[TRY IT]:
Among the lines below, output only those between the line holding "Snowflake as the leading cloud data" and the line holding "movement disorders (Parkinson’s", inclusive, exactly as written and with no pictures.

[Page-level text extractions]
[Start of Attachment]

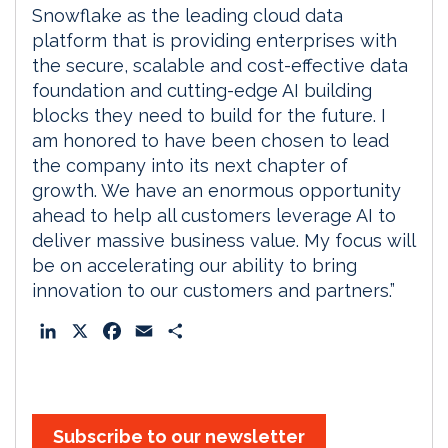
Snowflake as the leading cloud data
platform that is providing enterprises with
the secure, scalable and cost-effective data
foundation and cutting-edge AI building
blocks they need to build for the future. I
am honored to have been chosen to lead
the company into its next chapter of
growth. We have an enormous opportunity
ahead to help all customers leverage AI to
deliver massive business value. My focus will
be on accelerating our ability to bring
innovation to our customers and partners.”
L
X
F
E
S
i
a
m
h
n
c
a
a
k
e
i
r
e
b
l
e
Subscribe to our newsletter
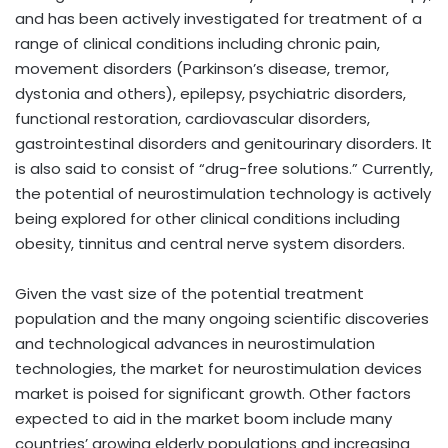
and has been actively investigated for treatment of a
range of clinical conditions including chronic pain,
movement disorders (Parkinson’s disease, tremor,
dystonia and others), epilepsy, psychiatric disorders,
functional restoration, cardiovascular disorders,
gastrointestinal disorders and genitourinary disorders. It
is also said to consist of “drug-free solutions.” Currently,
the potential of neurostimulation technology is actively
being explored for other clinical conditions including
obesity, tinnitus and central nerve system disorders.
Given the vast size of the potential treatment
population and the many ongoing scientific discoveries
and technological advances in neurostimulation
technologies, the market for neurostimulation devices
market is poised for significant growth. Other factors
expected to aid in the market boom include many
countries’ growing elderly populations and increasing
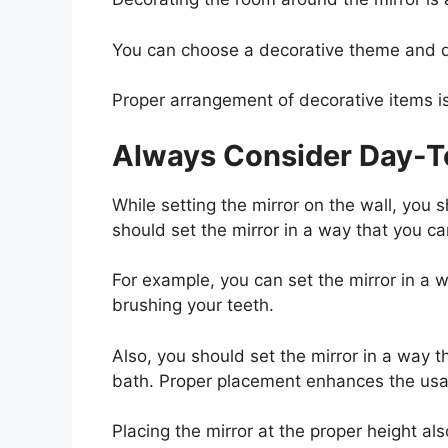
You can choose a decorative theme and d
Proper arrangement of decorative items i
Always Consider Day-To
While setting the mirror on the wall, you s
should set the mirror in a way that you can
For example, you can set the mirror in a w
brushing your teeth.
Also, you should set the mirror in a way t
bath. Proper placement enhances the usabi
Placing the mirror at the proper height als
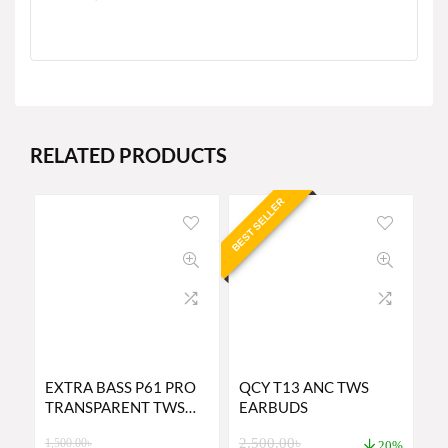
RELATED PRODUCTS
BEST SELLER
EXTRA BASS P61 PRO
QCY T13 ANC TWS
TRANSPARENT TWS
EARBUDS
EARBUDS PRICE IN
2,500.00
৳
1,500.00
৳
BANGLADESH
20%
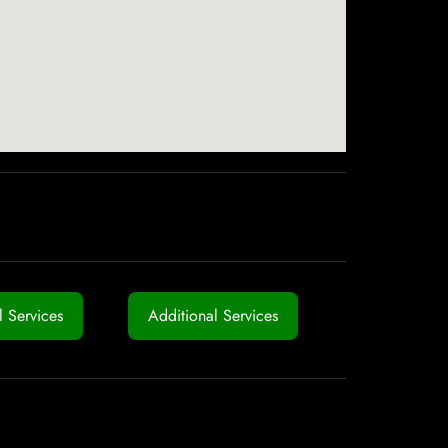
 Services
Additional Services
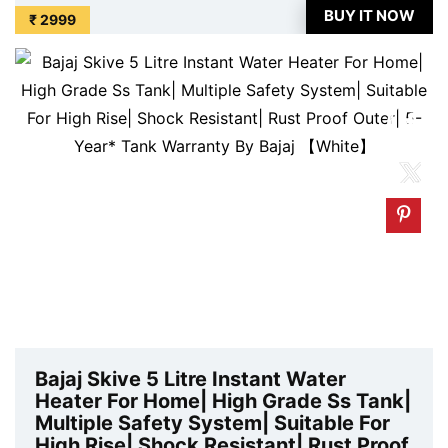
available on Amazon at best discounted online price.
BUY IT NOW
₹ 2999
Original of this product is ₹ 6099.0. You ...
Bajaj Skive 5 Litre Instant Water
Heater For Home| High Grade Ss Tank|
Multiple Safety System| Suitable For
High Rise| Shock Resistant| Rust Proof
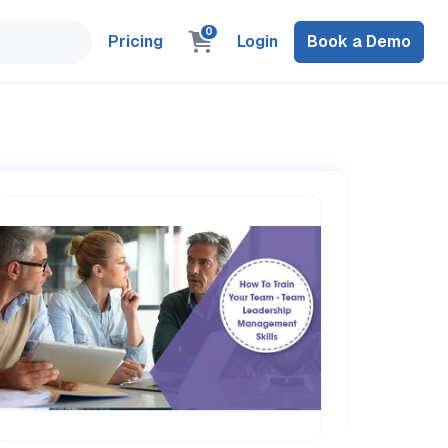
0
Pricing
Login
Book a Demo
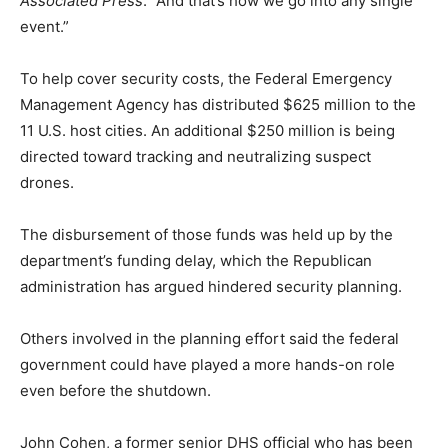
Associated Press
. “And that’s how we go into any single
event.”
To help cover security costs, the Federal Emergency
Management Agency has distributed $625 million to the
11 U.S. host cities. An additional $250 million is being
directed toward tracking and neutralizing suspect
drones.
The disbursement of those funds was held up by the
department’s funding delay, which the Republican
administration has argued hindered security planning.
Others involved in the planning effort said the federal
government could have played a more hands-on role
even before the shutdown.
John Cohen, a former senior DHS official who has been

[End of Attachment]
[Start of Attachment]

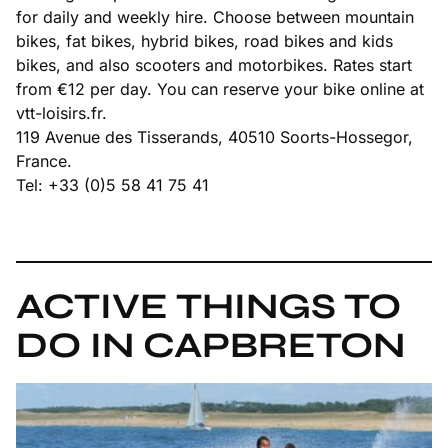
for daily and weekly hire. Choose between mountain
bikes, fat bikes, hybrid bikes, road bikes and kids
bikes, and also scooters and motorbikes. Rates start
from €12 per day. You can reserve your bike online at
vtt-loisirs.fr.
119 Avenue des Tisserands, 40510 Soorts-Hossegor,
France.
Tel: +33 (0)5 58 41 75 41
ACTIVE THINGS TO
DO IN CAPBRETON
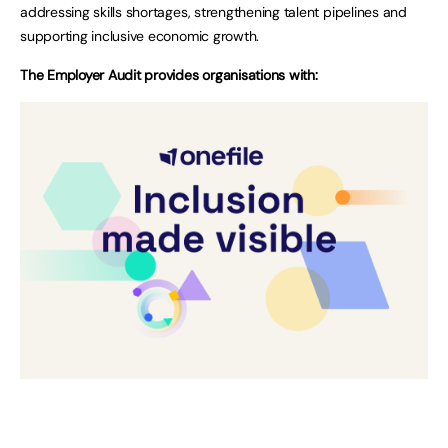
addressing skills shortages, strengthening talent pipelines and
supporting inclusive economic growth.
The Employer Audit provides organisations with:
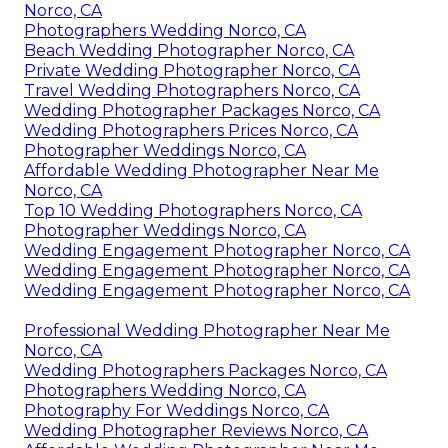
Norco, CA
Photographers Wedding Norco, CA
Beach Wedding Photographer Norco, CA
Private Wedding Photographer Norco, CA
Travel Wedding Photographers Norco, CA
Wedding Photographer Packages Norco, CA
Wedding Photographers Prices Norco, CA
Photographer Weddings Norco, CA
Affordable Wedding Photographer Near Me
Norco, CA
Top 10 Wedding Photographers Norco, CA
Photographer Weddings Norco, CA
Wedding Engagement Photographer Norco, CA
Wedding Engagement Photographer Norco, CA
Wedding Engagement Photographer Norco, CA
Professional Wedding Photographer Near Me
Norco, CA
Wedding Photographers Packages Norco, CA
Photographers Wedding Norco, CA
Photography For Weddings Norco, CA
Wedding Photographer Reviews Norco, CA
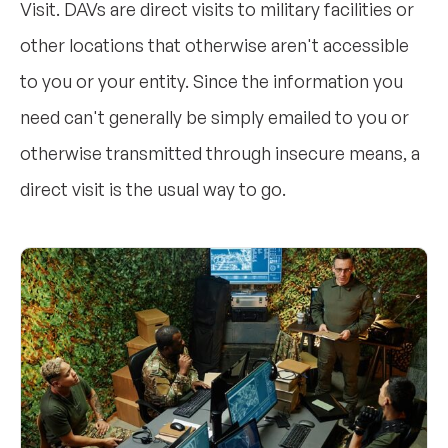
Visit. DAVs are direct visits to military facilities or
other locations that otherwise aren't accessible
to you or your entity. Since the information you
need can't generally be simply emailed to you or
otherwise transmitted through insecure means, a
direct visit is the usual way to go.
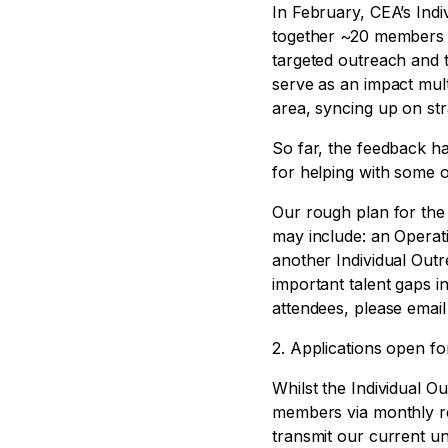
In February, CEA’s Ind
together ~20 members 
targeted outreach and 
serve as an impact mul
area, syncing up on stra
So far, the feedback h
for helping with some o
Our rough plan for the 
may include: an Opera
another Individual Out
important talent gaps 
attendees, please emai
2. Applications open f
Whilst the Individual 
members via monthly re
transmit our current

[End of Attachment]
[Start of Attachment]

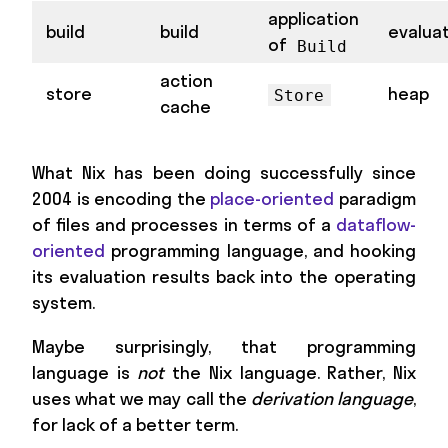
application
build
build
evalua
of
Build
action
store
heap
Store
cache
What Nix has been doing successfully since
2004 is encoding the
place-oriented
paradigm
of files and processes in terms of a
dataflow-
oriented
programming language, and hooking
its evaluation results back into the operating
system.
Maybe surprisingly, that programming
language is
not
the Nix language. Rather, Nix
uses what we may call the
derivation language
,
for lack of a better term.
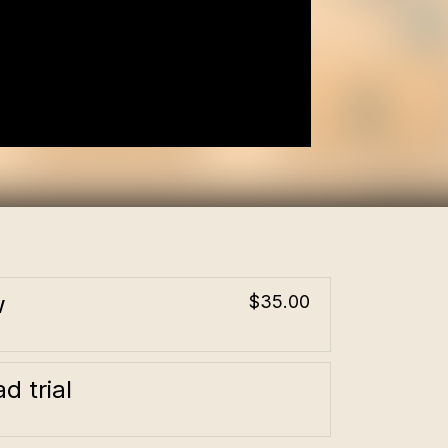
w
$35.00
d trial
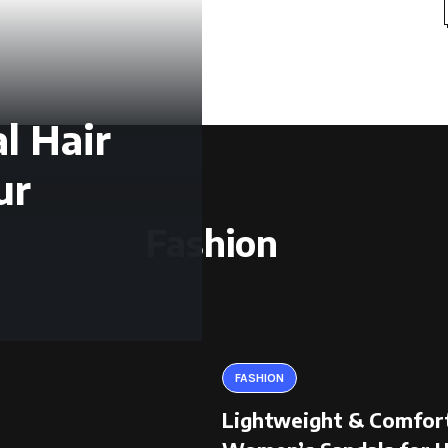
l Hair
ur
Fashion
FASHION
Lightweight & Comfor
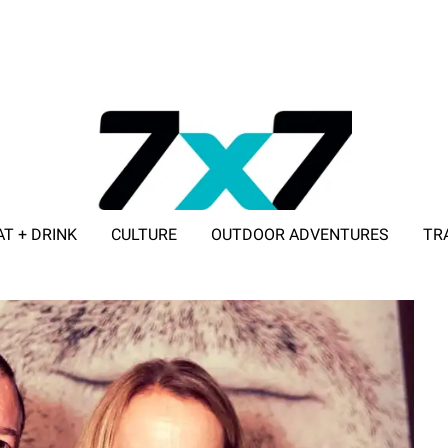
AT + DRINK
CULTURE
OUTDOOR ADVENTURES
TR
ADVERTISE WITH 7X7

[End of Attachment]

[EXERCISE RESULT]:
Snowflake as the leading cloud data
platform that is providing enterprises with
the secure, scalable and cost-effective data
foundation and cutting-edge AI building
blocks they need to build for the future. I
am honored to have been chosen to lead
the company into its next chapter of
growth. We have an enormous opportunity
ahead to help all customers leverage AI to
deliver massive business value. My focus will
be on accelerating our ability to bring
innovation to our customers and partners.”
L
X
F
E
S
i
a
m
h
n
c
a
a
k
e
i
r
e
b
l
e
Subscribe to our newsletter
and has been actively investigated for treatment of a
range of clinical conditions including chronic pain,
movement disorders (Parkinson’s disease, tremor,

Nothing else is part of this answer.